#### Task brief
The expected answer comprises all lines from the entries that contain the string "macros".

──────── Dataset records

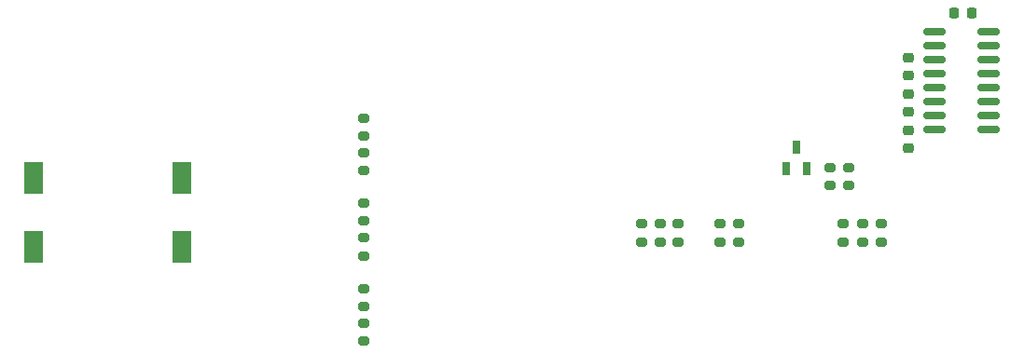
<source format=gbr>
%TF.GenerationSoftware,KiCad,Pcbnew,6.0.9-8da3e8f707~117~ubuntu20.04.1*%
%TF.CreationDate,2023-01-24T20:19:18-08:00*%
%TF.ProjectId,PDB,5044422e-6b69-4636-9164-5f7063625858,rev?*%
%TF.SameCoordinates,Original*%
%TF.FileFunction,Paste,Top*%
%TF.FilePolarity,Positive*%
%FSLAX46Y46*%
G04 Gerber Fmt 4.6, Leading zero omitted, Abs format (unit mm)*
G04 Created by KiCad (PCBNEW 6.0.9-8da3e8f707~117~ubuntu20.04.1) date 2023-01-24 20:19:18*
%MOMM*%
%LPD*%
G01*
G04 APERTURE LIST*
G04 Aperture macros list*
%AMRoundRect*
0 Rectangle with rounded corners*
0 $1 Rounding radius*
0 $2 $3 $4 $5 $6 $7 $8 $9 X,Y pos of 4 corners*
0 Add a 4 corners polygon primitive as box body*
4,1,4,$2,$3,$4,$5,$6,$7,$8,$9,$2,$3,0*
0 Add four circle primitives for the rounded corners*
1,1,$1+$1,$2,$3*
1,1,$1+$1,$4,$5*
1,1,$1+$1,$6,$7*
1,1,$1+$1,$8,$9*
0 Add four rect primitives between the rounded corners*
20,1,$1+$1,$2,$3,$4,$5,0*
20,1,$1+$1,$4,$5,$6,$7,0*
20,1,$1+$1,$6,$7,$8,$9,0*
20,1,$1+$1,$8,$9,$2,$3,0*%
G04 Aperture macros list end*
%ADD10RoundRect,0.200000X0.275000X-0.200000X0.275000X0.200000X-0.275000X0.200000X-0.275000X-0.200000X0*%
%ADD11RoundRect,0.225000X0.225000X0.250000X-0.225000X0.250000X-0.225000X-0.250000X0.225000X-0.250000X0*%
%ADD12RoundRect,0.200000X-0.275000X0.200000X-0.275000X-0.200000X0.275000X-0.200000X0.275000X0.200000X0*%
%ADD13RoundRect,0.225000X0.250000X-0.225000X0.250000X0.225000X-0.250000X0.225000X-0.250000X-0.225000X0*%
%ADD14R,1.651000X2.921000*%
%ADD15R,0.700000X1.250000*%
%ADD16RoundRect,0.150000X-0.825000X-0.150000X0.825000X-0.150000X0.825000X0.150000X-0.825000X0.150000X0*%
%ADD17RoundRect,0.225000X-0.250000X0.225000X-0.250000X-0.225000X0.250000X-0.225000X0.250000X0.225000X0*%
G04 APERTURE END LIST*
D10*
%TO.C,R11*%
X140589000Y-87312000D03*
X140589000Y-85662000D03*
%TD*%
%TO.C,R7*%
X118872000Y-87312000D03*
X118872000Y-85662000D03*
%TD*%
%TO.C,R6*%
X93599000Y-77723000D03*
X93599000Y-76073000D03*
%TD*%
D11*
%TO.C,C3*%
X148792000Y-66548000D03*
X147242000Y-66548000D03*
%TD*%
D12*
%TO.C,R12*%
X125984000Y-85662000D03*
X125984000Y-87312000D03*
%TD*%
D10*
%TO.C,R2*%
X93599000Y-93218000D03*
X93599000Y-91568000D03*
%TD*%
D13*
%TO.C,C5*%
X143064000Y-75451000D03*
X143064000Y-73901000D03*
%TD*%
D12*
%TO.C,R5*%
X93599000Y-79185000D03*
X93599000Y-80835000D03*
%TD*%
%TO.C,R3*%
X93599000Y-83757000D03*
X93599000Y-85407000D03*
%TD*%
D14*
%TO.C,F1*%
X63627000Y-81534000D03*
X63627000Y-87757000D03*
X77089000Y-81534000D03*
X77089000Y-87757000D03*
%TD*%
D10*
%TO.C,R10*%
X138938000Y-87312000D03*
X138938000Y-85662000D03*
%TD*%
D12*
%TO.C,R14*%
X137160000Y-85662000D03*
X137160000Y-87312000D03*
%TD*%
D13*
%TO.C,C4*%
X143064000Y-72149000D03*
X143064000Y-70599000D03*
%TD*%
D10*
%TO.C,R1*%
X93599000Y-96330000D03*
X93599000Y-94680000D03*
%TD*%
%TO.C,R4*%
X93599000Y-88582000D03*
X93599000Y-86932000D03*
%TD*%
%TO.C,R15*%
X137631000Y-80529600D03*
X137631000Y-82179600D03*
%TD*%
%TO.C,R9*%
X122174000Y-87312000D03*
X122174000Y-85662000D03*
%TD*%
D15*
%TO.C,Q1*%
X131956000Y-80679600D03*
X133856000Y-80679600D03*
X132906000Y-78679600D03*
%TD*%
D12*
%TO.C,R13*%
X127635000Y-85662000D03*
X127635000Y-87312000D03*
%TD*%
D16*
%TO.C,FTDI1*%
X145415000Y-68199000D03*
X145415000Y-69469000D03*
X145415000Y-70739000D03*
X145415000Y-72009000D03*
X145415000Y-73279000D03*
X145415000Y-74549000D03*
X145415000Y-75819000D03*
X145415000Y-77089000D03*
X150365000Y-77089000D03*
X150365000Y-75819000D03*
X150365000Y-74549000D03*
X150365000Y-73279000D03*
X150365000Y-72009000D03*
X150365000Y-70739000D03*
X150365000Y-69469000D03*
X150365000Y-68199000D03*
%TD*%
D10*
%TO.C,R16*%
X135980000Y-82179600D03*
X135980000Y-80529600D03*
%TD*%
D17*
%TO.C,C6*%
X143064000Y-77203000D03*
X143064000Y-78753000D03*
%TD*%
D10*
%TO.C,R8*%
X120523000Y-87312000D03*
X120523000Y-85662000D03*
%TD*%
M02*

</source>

────────────────

#### Solution to this problem
G04 Aperture macros list*
G04 Aperture macros list end*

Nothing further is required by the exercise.